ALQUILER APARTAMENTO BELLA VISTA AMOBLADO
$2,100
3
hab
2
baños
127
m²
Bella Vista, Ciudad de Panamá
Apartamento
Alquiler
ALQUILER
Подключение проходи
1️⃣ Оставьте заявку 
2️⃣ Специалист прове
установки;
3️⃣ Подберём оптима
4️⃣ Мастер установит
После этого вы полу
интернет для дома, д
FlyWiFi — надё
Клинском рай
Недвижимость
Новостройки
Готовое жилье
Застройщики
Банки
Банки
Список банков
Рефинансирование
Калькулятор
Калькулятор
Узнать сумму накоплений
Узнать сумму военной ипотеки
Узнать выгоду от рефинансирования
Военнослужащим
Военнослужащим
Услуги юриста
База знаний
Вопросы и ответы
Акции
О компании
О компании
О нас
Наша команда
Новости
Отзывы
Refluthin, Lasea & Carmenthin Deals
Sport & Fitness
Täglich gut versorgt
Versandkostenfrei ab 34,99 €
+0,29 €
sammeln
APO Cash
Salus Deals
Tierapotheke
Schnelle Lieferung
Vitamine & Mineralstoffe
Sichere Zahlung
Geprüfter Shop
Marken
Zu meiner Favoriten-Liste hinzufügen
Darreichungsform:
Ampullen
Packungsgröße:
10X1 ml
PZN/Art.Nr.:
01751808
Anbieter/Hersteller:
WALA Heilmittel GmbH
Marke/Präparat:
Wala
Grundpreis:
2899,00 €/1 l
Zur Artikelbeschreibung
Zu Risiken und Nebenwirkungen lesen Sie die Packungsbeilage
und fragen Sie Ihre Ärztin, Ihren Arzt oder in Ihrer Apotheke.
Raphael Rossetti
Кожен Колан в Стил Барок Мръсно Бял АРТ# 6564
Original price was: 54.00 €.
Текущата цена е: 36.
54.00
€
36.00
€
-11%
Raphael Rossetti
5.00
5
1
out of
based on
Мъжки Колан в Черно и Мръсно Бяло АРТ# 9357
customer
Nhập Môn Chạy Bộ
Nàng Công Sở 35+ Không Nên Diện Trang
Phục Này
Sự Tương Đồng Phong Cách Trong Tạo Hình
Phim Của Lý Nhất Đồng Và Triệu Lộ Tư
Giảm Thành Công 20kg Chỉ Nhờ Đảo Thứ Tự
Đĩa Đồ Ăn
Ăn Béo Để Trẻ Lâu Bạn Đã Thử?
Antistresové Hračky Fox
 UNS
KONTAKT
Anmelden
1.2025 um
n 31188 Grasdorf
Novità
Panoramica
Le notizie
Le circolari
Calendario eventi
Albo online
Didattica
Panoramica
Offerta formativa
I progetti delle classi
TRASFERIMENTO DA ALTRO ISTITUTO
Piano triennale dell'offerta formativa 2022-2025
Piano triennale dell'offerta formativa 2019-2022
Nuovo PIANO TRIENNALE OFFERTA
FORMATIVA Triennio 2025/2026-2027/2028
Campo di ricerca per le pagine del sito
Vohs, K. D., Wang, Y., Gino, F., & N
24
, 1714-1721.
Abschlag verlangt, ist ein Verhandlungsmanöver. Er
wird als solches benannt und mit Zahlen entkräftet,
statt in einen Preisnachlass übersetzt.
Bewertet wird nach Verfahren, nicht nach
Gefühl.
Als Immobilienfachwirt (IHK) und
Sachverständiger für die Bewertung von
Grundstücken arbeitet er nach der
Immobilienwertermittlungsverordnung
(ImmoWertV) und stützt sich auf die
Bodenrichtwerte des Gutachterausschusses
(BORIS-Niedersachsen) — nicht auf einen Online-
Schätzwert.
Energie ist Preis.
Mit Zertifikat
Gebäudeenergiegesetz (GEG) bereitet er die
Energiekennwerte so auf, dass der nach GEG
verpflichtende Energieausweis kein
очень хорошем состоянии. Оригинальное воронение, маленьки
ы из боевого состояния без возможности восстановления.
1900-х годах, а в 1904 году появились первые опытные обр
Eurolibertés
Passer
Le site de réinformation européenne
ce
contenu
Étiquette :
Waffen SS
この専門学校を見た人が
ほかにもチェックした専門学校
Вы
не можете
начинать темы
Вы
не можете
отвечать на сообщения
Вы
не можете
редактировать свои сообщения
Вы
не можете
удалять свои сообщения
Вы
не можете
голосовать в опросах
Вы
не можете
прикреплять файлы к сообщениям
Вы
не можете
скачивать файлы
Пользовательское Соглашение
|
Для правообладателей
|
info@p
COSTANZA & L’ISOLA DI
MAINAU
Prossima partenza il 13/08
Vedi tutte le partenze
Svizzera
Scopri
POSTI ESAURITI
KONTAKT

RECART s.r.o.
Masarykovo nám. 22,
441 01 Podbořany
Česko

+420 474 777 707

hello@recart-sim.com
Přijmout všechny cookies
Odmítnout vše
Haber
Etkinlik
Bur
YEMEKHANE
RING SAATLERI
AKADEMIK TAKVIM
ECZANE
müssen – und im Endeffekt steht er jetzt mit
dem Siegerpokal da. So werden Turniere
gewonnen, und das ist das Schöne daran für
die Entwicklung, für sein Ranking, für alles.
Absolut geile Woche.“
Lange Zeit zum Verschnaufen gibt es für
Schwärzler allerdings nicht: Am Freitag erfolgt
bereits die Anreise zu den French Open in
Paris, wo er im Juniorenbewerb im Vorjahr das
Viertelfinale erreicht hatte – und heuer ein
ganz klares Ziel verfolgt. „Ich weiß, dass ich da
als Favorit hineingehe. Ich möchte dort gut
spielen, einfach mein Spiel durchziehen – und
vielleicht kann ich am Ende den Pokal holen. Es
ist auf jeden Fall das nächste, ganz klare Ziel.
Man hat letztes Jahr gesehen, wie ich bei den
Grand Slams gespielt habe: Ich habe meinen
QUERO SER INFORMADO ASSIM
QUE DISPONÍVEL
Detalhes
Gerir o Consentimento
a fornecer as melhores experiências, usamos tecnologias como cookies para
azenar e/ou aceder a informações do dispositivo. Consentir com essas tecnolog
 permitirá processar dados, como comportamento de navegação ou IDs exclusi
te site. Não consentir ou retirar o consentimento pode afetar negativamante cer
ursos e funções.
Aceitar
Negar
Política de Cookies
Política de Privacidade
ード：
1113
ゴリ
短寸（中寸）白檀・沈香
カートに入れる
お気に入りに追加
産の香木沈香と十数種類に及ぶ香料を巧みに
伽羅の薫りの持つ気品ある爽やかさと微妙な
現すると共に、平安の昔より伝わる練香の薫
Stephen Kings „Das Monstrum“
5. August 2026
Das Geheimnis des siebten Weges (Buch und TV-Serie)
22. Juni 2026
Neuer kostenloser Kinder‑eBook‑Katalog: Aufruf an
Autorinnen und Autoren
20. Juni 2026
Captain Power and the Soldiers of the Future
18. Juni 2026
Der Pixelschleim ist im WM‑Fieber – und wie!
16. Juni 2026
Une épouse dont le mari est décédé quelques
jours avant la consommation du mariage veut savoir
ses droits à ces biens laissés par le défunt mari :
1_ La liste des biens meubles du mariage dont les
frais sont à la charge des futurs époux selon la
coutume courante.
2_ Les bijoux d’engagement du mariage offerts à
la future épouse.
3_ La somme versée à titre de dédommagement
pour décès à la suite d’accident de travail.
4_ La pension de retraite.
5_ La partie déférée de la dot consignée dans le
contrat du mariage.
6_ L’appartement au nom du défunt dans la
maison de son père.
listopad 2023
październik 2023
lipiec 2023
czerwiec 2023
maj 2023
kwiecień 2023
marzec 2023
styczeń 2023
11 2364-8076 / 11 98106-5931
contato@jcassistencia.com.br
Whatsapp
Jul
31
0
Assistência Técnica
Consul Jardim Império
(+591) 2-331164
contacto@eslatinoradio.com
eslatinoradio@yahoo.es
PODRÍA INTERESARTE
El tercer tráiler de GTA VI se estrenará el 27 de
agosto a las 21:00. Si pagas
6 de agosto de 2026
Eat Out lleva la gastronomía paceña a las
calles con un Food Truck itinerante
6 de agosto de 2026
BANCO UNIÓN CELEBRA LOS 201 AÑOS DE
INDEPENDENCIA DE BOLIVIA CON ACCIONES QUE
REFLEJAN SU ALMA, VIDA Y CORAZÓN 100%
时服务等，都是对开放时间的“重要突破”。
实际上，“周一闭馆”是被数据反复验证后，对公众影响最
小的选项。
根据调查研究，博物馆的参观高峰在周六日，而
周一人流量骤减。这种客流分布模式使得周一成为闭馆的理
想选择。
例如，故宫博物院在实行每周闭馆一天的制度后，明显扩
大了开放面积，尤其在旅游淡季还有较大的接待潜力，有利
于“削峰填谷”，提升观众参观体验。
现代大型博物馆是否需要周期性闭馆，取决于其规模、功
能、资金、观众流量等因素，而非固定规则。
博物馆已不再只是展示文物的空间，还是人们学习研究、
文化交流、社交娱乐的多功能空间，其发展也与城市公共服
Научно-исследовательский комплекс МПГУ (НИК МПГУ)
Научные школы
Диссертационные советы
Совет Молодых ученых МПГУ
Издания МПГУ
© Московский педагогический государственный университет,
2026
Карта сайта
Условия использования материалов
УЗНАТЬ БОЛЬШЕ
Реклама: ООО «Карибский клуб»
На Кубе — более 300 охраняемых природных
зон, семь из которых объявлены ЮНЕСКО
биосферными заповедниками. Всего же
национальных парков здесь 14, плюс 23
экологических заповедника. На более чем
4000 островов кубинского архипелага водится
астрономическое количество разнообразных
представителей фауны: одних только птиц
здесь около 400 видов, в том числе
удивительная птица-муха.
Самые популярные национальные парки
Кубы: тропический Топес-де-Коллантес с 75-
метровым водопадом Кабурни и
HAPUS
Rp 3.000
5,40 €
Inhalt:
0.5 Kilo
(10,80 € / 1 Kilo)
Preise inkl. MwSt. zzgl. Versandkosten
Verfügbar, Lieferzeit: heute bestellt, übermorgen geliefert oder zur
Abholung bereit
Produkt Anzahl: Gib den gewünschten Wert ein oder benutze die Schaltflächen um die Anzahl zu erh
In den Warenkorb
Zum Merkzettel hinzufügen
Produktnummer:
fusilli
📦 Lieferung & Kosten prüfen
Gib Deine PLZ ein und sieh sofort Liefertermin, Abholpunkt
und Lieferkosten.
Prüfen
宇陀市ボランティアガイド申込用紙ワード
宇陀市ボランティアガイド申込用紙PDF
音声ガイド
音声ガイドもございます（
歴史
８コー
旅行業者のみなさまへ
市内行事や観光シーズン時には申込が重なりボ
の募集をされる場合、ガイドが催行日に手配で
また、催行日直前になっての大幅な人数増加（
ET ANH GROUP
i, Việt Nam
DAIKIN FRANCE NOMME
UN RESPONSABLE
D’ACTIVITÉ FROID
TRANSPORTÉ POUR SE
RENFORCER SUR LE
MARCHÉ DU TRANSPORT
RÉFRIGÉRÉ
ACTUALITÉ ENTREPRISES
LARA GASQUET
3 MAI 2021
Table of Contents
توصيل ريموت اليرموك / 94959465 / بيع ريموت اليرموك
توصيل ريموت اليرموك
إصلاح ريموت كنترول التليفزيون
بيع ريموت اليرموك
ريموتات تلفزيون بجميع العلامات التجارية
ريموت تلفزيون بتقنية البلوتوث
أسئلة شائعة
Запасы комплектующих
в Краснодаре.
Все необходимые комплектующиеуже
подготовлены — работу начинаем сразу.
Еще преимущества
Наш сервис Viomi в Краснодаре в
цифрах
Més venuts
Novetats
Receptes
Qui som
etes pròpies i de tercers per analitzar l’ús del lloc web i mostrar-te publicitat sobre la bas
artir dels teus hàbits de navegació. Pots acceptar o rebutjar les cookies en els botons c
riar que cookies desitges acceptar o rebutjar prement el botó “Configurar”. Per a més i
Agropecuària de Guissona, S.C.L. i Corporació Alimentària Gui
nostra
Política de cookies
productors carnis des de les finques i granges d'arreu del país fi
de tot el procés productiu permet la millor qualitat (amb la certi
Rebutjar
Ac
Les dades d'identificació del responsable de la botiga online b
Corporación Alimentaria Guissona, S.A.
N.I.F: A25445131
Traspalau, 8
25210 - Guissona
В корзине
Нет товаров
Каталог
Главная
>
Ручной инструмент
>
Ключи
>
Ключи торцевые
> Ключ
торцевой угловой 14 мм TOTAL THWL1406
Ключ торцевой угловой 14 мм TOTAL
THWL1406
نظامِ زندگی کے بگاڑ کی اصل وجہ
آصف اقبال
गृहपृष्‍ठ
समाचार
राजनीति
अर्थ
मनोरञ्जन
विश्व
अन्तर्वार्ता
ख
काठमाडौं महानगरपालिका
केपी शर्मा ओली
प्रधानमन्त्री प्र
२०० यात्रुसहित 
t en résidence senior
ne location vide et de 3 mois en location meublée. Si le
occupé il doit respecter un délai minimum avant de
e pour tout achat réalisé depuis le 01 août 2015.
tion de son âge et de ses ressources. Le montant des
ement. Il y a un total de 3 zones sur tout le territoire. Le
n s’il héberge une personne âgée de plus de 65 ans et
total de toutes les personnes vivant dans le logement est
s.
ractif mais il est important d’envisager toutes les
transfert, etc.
-*-
Retype word for word everything in the listing above from the line that holds "Une épouse dont le mari est décédé quelques" down to the line that holds "coutume courante.". Keep both end lines and leave out the rest.

Une épouse dont le mari est décédé quelques
jours avant la consommation du mariage veut savoir
ses droits à ces biens laissés par le défunt mari :
1_ La liste des biens meubles du mariage dont les
frais sont à la charge des futurs époux selon la
coutume courante.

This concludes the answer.